Droits de succession : on grave le vol dans le marbre

L’impôt sur les successions constitue une violation caractérisée des droits de l’homme.

Par Jean-Philippe Feldman.

Les nuages s’accumulent depuis l’année dernière sur les successions. Après France Stratégie, l’OFCE ou encore le Conseil des prélèvements obligatoires, après la note au chef de l’État par trois économistes de gauche au mois de juin dernier, c’est au tour du délégué général de La République en marche d’appeler à une réflexion sur la réforme de l’impôt sur les successions. Il s’agirait de corriger les « inégalités de naissance » dans la transmission du patrimoine.

Certes, Emmanuel Macron a mis le holà en excluant formellement « toute modification des droits de succession sous sa présidence ». Le débat est-il clos pour autant ? En aucun cas. Si le Président a tué dans l’œuf l’aggravation des droits de succession, il a signifié de manière tout aussi claire qu’il entendait graver dans le marbre la réglementation actuelle, aussi imparfaite soit-elle, non seulement durant son mandat actuel mais aussi durant son éventuel second et dernier mandat.

La réforme fiscale selon nos élites

Toute cette affaire qui a agité le microcosme parisien est révélatrice, d’abord de l’état d’esprit de certains membres de nos « élites », ensuite de la manière dont sont abordées en France la réforme ou la révision de la fiscalité.

Sans doute le délégué général de La République en marche a-t-il cru faire montre d’un modernisme achevé en matière de droit de succession.
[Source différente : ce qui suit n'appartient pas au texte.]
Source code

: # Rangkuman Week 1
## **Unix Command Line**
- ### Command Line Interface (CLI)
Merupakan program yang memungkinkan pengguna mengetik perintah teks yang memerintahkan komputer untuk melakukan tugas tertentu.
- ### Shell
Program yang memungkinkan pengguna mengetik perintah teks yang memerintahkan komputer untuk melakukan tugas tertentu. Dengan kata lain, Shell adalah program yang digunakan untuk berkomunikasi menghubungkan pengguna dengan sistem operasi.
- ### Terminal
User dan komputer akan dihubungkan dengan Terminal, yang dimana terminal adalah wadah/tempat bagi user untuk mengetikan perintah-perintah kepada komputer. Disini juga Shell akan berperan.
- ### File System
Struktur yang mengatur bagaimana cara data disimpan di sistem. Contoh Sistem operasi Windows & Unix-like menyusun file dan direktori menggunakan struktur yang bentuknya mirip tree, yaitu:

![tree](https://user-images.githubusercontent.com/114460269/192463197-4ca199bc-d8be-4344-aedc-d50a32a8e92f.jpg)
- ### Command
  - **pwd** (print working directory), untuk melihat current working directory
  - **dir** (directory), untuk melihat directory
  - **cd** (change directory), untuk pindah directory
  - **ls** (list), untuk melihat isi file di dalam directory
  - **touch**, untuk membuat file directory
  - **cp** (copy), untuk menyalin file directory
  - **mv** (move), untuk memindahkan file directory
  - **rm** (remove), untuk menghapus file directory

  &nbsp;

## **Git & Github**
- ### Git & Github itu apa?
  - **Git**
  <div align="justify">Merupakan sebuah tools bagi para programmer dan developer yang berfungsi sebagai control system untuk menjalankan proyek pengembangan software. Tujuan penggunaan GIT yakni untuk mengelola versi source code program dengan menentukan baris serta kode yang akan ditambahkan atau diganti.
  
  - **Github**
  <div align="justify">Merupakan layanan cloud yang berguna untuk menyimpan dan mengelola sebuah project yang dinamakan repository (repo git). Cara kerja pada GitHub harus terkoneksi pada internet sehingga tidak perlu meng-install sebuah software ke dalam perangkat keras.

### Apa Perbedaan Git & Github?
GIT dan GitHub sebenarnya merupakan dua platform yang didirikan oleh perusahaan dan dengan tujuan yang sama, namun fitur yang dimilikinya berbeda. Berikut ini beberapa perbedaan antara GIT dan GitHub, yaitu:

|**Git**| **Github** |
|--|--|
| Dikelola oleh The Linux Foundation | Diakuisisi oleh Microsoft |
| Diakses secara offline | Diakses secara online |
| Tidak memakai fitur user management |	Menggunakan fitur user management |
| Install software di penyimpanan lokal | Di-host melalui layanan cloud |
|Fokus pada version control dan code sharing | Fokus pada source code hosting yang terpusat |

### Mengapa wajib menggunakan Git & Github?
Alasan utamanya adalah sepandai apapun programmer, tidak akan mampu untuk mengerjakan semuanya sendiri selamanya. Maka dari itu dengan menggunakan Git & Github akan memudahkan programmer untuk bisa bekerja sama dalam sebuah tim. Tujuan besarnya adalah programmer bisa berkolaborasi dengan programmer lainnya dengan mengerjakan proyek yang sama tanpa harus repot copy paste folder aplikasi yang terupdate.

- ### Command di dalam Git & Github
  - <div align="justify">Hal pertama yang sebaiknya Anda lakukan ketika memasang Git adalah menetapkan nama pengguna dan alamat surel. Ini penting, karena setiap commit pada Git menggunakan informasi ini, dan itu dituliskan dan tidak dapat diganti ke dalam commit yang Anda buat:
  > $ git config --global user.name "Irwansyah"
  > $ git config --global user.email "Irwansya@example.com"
Mais le temps long nous apprend que les conceptions de nos hommes de l’État se distinguent par leur grande continuité.

Sous l’Ancien Régime déjà, les juristes proches du roi de France, influencés par le droit romain, ont tenté de faire accroire que leur maître était le propriétaire des biens de ses sujets. Ainsi que le soulignait Alexis de Tocqueville, la Révolution française marqua paradoxalement une continuité plutôt qu’une rupture. Sous nos républiques successives, le droit de propriété est devenu un octroi de l’État alors que la Déclaration des droits de l’Homme et du Citoyen en faisait un droit consubstantiel à l’homme en 1789.

L’impôt devenu instrument de redistribution

L’impôt n’est plus depuis longtemps la contribution mesurée au fonctionnement des pouvoirs publics, selon l’expression traditionnelle, « il y a des dépenses : il faut les couvrir ». L’impôt s’est transformé à compter des premières décennies de la Troisième République, sous l’influence du solidarisme et du républicanisme : il est devenu un instrument de redistribution des richesses par le truchement d’un interventionnisme tous azimuts de l’État. Celui-ci, dans sa grande largesse, consent à nous laisser une part, de plus en plus réduite, de nos revenus.

Il en est de même en matière de successions. Rappelons au préalable que l’individu ne peut librement choisir ses héritiers et donataires, mais qu’il se trouve contraint par les règles drastiques du Code civil depuis 1804, ce que Tocqueville regrettait. Là encore, l’État consent à laisser à l’individu une part disponible de donation ou d’héritage. Autrement dit, nos revenus et nos propriétés ne nous appartiennent pas vraiment.

En substance, –et il faut le marteler car ceci n’est presque jamais souligné–, l’impôt sur les successions constitue une violation caractérisée des droits de l’homme. Il représente également une atteinte aux valeurs familiales que notre État-providence s’efforce de détruire petit à petit, car nous ne saurions avoir d’autre famille que notre « État-nounou ».

L’exception fiscale française

Les projets divers et renouvelés de taxation supplémentaire des donations et successions sont d’autant plus inadmissibles que l’« exception française » frappe encore. En effet, notre pays s’enorgueillit déjà d’être le champion du monde des prélèvements obligatoires et des prélèvements sociaux. Il connaît déjà l’un des taux marginaux d’impôt sur les successions en ligne directe le plus élevé, soit 45 %.

Notre pays connaît également un abattement très faible, réduit encore il y a quelques années à 100 000 €, une somme à comparer au plus de 11 M$ d’abattement aux États-Unis. Ajoutons que l’impôt sur les successions a été supprimé par nombre de nos voisins ces dernières années, des pays qui n’étaient pourtant pas versés dans le libéralisme pour la plupart, mais au regard de la concurrence fiscale et de la lutte contre l’exil des classes moyennes supérieures.

La nécessaire réforme de notre fiscalité complexe et confiscatoire mérite une réflexion de fond plutôt qu’un ballon d’essai lancé à l’emporte-pièce pour tester l’opinion publique. Elle mérite mieux que de flatter les bas instincts des Français en faisant une nouvelle fois miroiter, pour des motifs bassement électoraux, une chasse aux « riches ».